Sunday, June 20, 2010

Happy Father's Day

I picked up the phone twice to call my uncles to wish them a Happy Father's Day but couldn't. I hung up before they picked up because I knew I couldn't get through saying "Happy Father's Day" without crying.

It's odd, how often it's hit me lately, missing my father. At lunch with my cousins the other day and seeing Bobby with his sons, I remembered laughing with my dad. Or reading Zaitun and how the father bought a small, tin canoe and remembering that in the shed in my backyard growing up was a small tin canoe. I kept wondering what my dad thought when he was buying it. He would have been about my age when he did it.

I think I'd wonder some of the same things were he alive, but I could ask him. I'm beginning now to realize how little I know about my father. I don't know what he thought, what he did, who he was really. I have tokens and memories, but no insight. I try to imagine what he was thinking or how he became the person I knew...but I'll never know.

And so I wish those who have children a Happy Father's Day and remind those of you who still have fathers to get to know them. They won't always be there, and when they're gone, all the blanks will remain forever.

Friday, June 18, 2010

Abbey Sunterland (sp?)

I'd written a post (the last one) about how rich people like the Sunterlands take unnecessary risks and we foot the bill (that was a single sentence synopsis that doesn't quite get the same message across).

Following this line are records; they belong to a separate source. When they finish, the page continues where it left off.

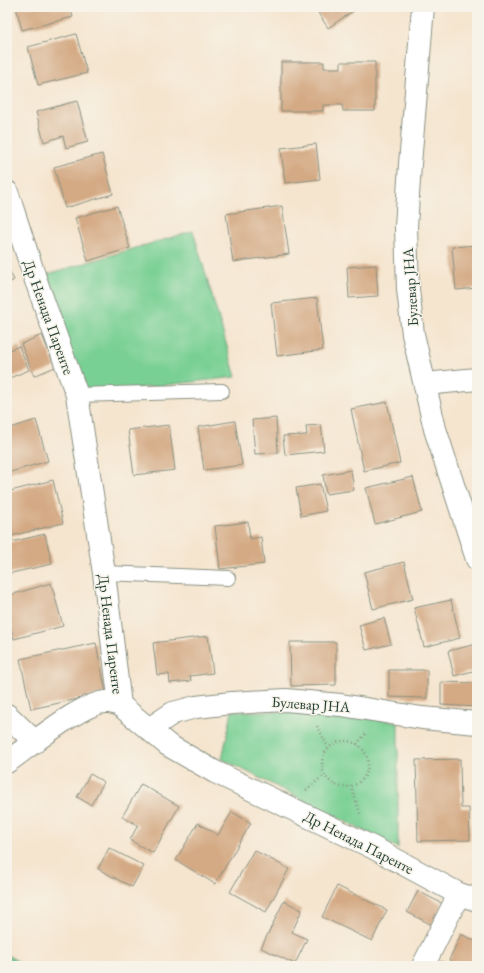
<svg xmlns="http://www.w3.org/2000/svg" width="484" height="973" font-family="'EB Garamond',serif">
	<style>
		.green { fill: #79d094; stroke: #4c8664 }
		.building { fill: #d4aa85 }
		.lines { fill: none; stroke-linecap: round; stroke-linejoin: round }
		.service-casing { stroke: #8a9182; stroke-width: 16 }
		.minor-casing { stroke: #8a9182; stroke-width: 24 }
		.secondary-casing { stroke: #8a9182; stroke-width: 24 }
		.path { stroke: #8a9182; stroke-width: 2.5; stroke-dasharray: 1 3; stroke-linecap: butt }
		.service { stroke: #fff; stroke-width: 14 }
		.minor { stroke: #fff; stroke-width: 22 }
		.secondary { stroke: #fff; stroke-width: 22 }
		.labels { text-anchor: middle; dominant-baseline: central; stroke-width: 3; stroke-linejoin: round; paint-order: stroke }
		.street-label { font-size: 15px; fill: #1f3d34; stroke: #f7f3e8 }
	</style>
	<rect width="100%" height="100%" fill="#f7f3e8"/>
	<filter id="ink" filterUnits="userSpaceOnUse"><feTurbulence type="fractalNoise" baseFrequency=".025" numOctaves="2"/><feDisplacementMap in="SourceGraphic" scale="8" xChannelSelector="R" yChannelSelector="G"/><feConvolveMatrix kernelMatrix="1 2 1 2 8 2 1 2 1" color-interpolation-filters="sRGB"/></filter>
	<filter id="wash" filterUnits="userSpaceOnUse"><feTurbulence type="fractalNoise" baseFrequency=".012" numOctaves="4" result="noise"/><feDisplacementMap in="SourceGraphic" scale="16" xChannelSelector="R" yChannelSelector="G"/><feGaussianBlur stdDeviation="0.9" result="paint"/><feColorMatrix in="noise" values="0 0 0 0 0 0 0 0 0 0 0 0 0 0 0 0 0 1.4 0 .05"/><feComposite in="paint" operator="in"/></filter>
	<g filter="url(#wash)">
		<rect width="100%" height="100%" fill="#f5e5cf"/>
		<path class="green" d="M193,231L236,377L77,395L35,278Z
			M232,711L329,713L398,722V848L222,759Z
			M7,955L26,966H7Z"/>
		<g id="blocks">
			<path class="building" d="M16,7H70L73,17L22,30Z
				M324,7H359L328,28L317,11Z
				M76,34L87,73L38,85L28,47Z
				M281,62H324V68H341V62H375V111H343L342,105H323V111H281Z
				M77,101L88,142L66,148L63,136L44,142L36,112Z
				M316,144L320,179L285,183L281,148Z
				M102,154L113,194L65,208L54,167Z
				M117,206L130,248L88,261L75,218Z
				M282,206L289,254L233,262L226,214Z
				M476,245L477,288L456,290L452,247Z
				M376,265L378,296L349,298L347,267Z
				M7,266L14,280L7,284Z
				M317,298L323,350L277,356L271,303Z
				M42,335L55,367L34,376L21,344Z
				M19,346L29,370L7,379V351Z
				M387,402L400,463L364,471L351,409Z
				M276,418L278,453L255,454L252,420Z
				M36,420L48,461L7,473V429Z
				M235,421L242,465L204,470L198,427Z
				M169,425L175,470L134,475L128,430Z
				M321,425L324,451L285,455L283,436L307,435L306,426Z
				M351,470L354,490L326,494L323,475Z
				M413,477L422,512L375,524L366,488Z
				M53,480L63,523L7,537V492Z
				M320,484L326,511L301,516L296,488Z
				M248,522L250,539L261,537L264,564L220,569L215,526Z
				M45,534L52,564L7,574V543Z
				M404,562L413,599L373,609L364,572Z
				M51,583L63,626L14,639L7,615V596Z
				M451,600L460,638L424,647L414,608Z
				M384,618L391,644L366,650L359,625Z
				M208,636L213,673L190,676L191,681L170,683L169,674L157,675L153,643Z
				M290,642H336V685L291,686Z
				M96,643L106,693L31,709L20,659Z
				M477,644V670L454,676L448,651Z
				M389,670H427V698L389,697Z
				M441,682L477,683V707L441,705Z
				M460,759L461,808H469L470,840L418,841L416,760Z
				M90,774L104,782L91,805L77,797Z
				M141,784L179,806L153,853L130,840L138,825L122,817Z
				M232,812L251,823L215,884L176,860L198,823L218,835Z
				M109,848L144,866L132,887L98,869Z
				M254,850L289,869L266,912L230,892Z
				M337,886L387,910L372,941L322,917Z
				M418,891L443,904L432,925L407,912Z
				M284,901L302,910L292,932L307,939L295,964L261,948Z
				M461,934L477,942V966H461L449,960Z
				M441,961L452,966H439Z"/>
		</g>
	</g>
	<g filter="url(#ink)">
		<use href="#blocks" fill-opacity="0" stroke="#8a9182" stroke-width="1"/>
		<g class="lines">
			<g class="service-casing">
				<path id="service" d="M77,395L222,391
					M104,573L228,578"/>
			</g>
			<g class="minor-casing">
				<path id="minor" d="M7,192L35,278L77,395L104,573L120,705L168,745L215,772L372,847L459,894L477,900
					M425,384L477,379
					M7,715L35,742
					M149,729L173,713L196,707L232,703L286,700L341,705L422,718L477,723
					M7,762C29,747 84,700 108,702C112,702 117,704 120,705
					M423,966L459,894"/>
			</g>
			<g class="secondary-casing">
				<path id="secondary" d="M423,7L410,164L406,227L408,289L413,334L435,429L477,559"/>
			</g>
			<path class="path" d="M317,726L328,747
				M322 764a23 23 0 1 1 46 0a23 23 0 1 1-46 0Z
				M357,744L367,732
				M351,786L361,816
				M306,790L324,775"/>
			<use href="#service" class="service"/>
			<use href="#minor" class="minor"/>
			<use href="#secondary" class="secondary"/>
		</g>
	</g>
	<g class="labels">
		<g class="street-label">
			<text transform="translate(410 287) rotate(-94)">Булевар ЈНА</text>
			<text transform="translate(49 317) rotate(70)">Др Ненада Паренте</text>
			<text transform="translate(111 634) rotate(83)">Др Ненада Паренте</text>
			<text transform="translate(311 704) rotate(4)">Булевар ЈНА</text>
			<text transform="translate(359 842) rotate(27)">Др Ненада Паренте</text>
		</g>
	</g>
	<rect width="484" height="973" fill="none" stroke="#f7f3e8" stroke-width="24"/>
</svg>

I stumbled upon the following article last night and thought I'd share it:
short article here

Saturday, June 12, 2010

The wealthy risk, we pay

So...if you're wealthy enough to teach your kids to sail--actually, not just sail, but sail solo, is it fair to the rest of us to allow them to risk something like sailing around the world just to set a record?

Abby Sunderland and her older brother both attempted (he completed) the feat. Abby's boat got caught in the Indian Ocean under sixty foot swells when her mast broke and the Coast Guards of multiple countries had to go out and save her. There were planes sent out and helicopters, boats and media, all to find out if the sixteen year old was alive.

But why? What was she planning to accomplish? Was it for the betterment of the world somehow, or just personal glory? I argue it was personal glory. And she failed. Not only did she fail, but numerous men and women had to risk their lives to go save her. Countries had to use resources better directed toward helping their own than toward helping a wealthy fame seeker who should never have been in those waters to begin with.

But, the wealthy will always take such risks, and we, as a collective whole, will continue to pay for their missteps and calculated fame grabs because that's how it works. They (those who have the wealth but not the integrity or intelligence) will continue to do as they like, and the rest of us will look on in awe and pay to clean up after them.

Wednesday, June 02, 2010

packing my things...

There are packers in my house right now packing up all my stuff.

It's strange, and you have to do some soul searching, when you watch your things as they're carefully wrapped and packed. You feel like you have a life and a home, and then you realize that it's not the things that you've surrounded yourself with at all. Your dishes, pictures, plates, mirrors, bathroom items, hookah etc....they're all THINGS. It doesn't matter what kind of sentimental value you attach to each--who gave it to you, who used to own it, when and where you bought it.

If the truck crashes, all those things are gone, and I'm still here, just with less "stuff" about.

That being said, I still always get slightly depressed when my things are packed. It's odd to look around at thirty (ok, 29 3/4) years old and see that everything I own fits in the back of a truck. But, I do have furniture now that I really enjoy, which I didn't have before I went to Iraq--and again with the "stuff".

I'm also looking as they pack my things and realizing just how much money I've wasted on things I really don't need or use or care about. Things that I saw and thought were cool, then bought, then put in my closet.

Two things come from that:
1. I'm throwing/giving away a lot before I move to Arizona. I've specifically not had the movers pack any clothing. This way, all the clothing I take with me will have to fit in duffel bags in my truck.

2. I need to learn budgeting. There's no reason for me to have spent the kind of money I've spent on some things.

So, along with my alcohol and debauchery detox, better eating habits and increased workouts, I have to add budgeting to my list. So here's the goals when I get to Arizona:
1. no drinking (exceptions: weddings and bachelor parties)
2. stay entirely single for a while
3. eat healthier (even when it's difficult)
4. work out more often and harder (this does not necessarily mean the gym. Climbing will be huge and I'm picking up my dad's old bike).
5. budget. No more wasting money on things I don't need, no matter how awesome they seem at the time.